Signal Chatgruppen muss man auch bedienen können

„Einmal mit Profis arbeiten!“ – dachten sich wohl viele, als sie von einem der größten Sicherheitsdesaster in der jüngeren Geschichte der USA erfuhren. Schließlich kann jeder mal aus Versehen eine geheime Kriegsstrategie in eine Chatgruppe posten – und wenn dabei zufällig ein Journalist mitliest, tja, Pech gehabt!

Aber wer hätte auch ahnen können, dass es sich bei „Jeffrey Goldberg“ um den Chefredakteur von The Atlantic handelt und nicht um einen besonders neugierigen Praktikanten?

Digitale Meisterleistung: Die Trump-Administration schreibt Geschichte

Die US-Regierung unter Donald Trump wollte sich von der Bürokratie verabschieden – und was wäre da effizienter als eine Signal-Chatgruppe für Kriegsentscheidungen? Kein umständliches Briefing, keine lästigen Berichte – einfach eine Nachricht mit Standortdaten, Waffenlisten und Angriffszielen, und schon läuft der Laden. Nur blöd, wenn man die falsche Person hinzufügt.

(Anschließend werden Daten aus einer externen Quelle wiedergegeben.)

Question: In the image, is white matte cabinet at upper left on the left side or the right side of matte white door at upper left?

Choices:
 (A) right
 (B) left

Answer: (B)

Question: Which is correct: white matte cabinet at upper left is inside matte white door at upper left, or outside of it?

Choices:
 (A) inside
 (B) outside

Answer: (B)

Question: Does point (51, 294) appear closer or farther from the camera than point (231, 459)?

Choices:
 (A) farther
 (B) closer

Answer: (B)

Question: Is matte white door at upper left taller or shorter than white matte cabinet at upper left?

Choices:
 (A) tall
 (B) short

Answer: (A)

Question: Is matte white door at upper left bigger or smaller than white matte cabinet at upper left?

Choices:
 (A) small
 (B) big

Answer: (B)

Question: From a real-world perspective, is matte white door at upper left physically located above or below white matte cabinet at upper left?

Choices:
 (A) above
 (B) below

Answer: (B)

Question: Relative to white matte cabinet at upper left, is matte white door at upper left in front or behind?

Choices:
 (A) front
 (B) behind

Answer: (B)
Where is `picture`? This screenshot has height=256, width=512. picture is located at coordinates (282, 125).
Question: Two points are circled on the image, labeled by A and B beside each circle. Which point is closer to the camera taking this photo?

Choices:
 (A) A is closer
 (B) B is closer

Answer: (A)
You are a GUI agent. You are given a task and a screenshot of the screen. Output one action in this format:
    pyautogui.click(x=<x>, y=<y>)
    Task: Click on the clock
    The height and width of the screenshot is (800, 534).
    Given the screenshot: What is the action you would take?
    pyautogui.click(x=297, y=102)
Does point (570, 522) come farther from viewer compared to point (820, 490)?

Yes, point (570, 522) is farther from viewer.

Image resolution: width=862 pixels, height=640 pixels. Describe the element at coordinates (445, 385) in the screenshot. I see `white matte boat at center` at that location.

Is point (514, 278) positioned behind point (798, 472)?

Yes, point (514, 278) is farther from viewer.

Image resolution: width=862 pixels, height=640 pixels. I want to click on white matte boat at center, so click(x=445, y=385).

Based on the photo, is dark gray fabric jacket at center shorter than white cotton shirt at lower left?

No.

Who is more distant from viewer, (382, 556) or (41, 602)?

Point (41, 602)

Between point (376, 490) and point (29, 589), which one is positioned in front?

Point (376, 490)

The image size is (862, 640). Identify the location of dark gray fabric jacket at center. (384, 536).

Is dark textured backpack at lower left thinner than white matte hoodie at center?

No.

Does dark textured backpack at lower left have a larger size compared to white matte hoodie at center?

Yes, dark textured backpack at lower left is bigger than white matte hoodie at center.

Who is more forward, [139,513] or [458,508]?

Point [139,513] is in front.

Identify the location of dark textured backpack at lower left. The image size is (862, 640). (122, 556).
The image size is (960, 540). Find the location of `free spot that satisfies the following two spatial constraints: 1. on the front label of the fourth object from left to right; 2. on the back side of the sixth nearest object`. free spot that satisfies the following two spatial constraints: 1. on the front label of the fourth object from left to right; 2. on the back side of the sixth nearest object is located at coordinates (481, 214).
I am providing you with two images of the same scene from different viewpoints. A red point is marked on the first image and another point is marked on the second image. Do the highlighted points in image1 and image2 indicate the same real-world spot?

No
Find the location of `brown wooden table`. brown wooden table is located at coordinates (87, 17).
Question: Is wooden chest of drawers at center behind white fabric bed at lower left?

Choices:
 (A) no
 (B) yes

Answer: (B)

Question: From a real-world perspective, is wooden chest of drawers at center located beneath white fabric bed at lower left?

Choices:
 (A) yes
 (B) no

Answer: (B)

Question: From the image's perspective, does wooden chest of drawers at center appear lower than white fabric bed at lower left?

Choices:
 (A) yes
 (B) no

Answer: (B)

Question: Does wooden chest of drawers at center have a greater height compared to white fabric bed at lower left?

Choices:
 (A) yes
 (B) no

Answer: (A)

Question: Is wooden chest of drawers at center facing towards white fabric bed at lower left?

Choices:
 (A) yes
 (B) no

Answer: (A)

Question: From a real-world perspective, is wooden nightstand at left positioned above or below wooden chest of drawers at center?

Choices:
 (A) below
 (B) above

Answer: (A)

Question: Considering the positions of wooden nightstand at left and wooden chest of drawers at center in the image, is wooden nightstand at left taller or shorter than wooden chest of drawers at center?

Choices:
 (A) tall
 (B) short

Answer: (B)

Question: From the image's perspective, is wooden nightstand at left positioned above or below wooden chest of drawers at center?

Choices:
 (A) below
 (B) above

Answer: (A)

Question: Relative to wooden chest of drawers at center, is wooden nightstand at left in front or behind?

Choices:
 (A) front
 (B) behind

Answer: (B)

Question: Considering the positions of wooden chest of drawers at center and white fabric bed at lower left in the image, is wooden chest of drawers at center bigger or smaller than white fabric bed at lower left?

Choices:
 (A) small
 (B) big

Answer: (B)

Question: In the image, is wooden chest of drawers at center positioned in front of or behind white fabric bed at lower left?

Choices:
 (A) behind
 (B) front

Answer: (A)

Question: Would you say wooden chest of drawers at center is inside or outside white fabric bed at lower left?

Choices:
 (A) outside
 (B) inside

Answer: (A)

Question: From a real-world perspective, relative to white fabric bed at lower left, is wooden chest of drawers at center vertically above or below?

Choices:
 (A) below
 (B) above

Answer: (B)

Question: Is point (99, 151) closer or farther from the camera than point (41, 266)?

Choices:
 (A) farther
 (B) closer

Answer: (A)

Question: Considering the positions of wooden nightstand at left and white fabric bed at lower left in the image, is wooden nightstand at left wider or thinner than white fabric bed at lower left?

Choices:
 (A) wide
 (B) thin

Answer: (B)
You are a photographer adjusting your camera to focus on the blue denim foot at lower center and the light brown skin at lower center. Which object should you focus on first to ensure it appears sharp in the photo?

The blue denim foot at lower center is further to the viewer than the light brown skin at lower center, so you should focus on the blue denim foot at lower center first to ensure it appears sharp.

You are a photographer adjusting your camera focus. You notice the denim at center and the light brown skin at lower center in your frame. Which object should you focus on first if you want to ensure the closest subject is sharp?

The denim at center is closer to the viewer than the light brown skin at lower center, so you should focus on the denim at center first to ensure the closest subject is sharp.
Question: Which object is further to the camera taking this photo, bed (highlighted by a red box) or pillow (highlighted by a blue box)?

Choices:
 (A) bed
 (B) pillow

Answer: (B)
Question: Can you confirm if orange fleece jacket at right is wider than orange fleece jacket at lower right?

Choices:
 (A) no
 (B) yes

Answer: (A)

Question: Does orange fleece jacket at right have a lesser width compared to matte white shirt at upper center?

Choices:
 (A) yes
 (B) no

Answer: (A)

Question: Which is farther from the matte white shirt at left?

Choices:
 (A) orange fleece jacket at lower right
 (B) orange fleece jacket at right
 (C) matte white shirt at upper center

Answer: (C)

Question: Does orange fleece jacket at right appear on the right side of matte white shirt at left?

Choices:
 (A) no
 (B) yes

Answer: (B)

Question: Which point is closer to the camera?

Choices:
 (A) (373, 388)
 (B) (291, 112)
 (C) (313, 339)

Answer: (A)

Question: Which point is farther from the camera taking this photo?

Doch Trump wäre nicht Trump, wenn er nicht souverän reagiert hätte:

  • Verteidigungsminister Pete Hegseth? Der hat nie Kriegspläne verschickt!
  • CIA-Chef John Ratcliffe? Hat gar keinen CIA-Agenten enttarnt!
  • Jeffrey Goldberg? Ein „betrügerischer und diskreditierter sogenannter Journalist“!

Problem gelöst. Oder?

„Ich hasse es einfach, Europa wieder aus der Patsche zu helfen“

Während sich Europa fragt, ob es noch auf die USA als Verbündeten zählen kann, ist im Weißen Haus längst klar: Schmarotzerstaaten wie Deutschland und Frankreich sollen gefälligst selbst für ihre Sicherheit sorgen. Schließlich haben Trumps Männer Wichtigeres zu tun – zum Beispiel herausfinden, wer eigentlich alles in ihrer Chatgruppe ist.

Folgen? Keine. Konsequenzen? Ebenfalls keine.

Während unter Hillary Clinton schon ein privater E-Mail-Server für einen nationalen Skandal reichte, sieht es nun ganz anders aus:

  • Minister posten geheime Kriegspläne in Gruppenchats – kein Problem.
  • Vizepräsident J.D. Vance widerspricht Trump offen – alles gut.
  • Republikaner im Kongress? Sehen das wohl genauso.

Denn was ist schon ein potenziell kriegsentscheidendes Leak, wenn man stattdessen einfach den Journalisten beschuldigen kann?

Trump hat die besten Leute – wirklich!

Als Trump sein Team zusammenstellte, wollte er keine Bürokraten, sondern Macher. Und genau diese Macher haben nun gezeigt, dass man staatliche Sicherheitsgeheimnisse auf dieselbe Art diskutieren kann wie den nächsten Bowling-Abend.

Aber seien wir ehrlich: Wer braucht noch Diplomatie oder Geheimdienstarbeit, wenn man einfach in der Signal-Gruppe die Marschroute festlegen kann?